The Mazda RX500 Was A Pinball Machine On Wheels That Made Road Safety Fun

The Mazda RX500 Was A Pinball Machine On Wheels That Made Road Safety Fun

The Mazda RX500 is one of those cars that doesn’t fail to leave an impression on anyone. It’s half a century old at this point, but still provokes double takes and wide-eyed, mouth-agape expressions. Even today, you don’t see many vehicles like it.

Today, the RX500 is remembered as a testbed for Mazda’s various emerging technologies at the time. There was the 491-cc twin-rotor powerplant behind the seats, capable of revving up to 14,000 rpm while delivering a very healthy 247 horsepower. It’s almost comical that such a large breadvan-style enclosure concealed a really tiny engine, but then the car’s silhouette was chosen more to minimise drag than conceal all the engineering within.

The bodywork also presented an opportunity for Mazda designer Shigenori Fukuda to apply ideas he’d picked up while working alongside Bertone — namely, a motif of subtle, curved surfaces rather than sharp lines. Without that influence, the RX500 might’ve morphed into something like the Dome Zero, more digital than organic.

The Mazda RX500 Was A Pinball Machine On Wheels That Made Road Safety Fun
Photo: Mazda

The oil crisis ultimately prevented Mazda from pursuing the RX500 any further than the one example it made, though the concept’s legend continued for a short time after, thanks to a second life as a popular Matchbox diecast.

But what I really came to discuss today was a very specific aspect of the RX500’s design — its lighting situation, particularly at the back.

If you’re looking at the RX500 from the front or side, absolutely nothing could prepare you for what awaits you at the rear of the car. It’s defined by this rounded trapezoid marked by cascading lights on either side, a louvered space where you’d expect the rear glass of a hatch to be and a lower portion clad in red, festooned with the phrase “Powered by ROTARY,” written in a very ornate, era-appropriate font. It is every visual byword for technological achievement in the ’70s, muscling each other for attention in one space.

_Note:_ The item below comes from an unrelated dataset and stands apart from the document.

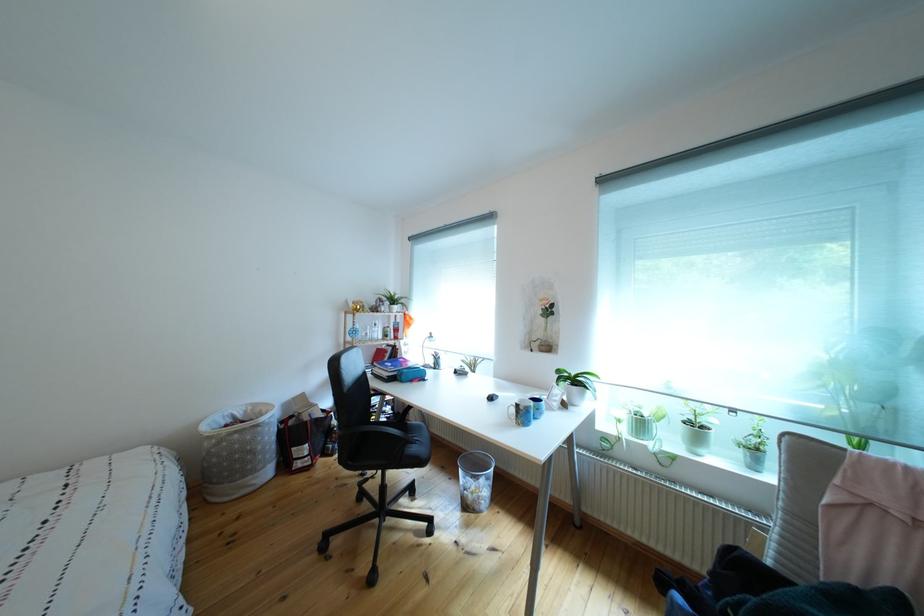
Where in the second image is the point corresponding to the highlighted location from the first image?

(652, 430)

The Mazda RX500 Was A Pinball Machine On Wheels That Made Road Safety Fun

Then the multicoloured lights turn on, and all of a sudden the RX500 becomes a rolling pinball machine. The lamps progress from green to yellow to dark red as you follow them down. Driving the car in Gran Turismo Sport, I always assumed the gratuitous lights were there for show, like the text and all the red and that weird Polaroid camera-esque stripe cutting across the engine cover. But no — they, too, served a very important purpose, as Fukuda himself explained to Japanese arts and lifestyle publication, Pen:

“The image I had was to combine racing-car and aeroplane design. As you can see, there are quite a few aeroplane-like motifs in the car, such as the canopy, air outlets, and after burners. I also wanted to give the tail lamp a futuristic look. Although it wouldn’t be acceptable legally, the lights were originally set to turn yellow when braking started, red when the car was coming to a stop, and green when the car was gliding down the road normally at fast speeds. The idea of the tail came from the spaceship in the movie, 2001: A Space Odyssey. I wanted to make the car as unlike an automobile as I could.”

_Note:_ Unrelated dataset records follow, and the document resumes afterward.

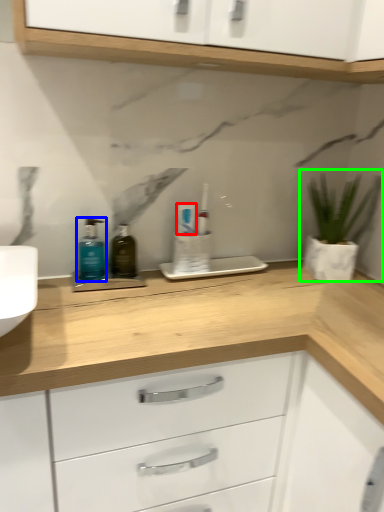
Question: Which object is the farthest from toothpaste (highlighted by a red box)? Choose among these: toiletry (highlighted by a blue box) or houseplant (highlighted by a green box).

Choices:
 (A) toiletry
 (B) houseplant

Answer: (B)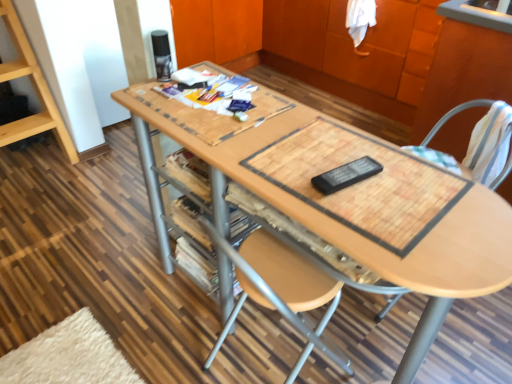
Identify the location of free region under bamboo placemat at center (from a real-world perspective). The height and width of the screenshot is (384, 512). (358, 177).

I’ve long wondered why automotive lighting didn’t progress more in the way Fukuda envisioned on the RX500. Yes, that particular behaviour — green for moving, yellow for slowing down and so on — would’ve been mighty distracting to follow and the information it’s communicating wouldn’t seem to be especially useful. But it’s interesting that for as long as cars have existed, we’ve had red lights for night/low visibility driving, braking and indicating turns, or sometimes amber lights for the latter purpose, depending on where you live. And that’s it!

It reminds me of the first time I went to the U.K. and noticed that the traffic lights there pause at yellow not just when progressing from green to red, but also in the opposite direction too, I assume as a warning to get in gear or prepare to accelerate. Cars can convey so much more information with lights than they currently do — something the RX500 demonstrated in a quirky fashion all the way back in 1970.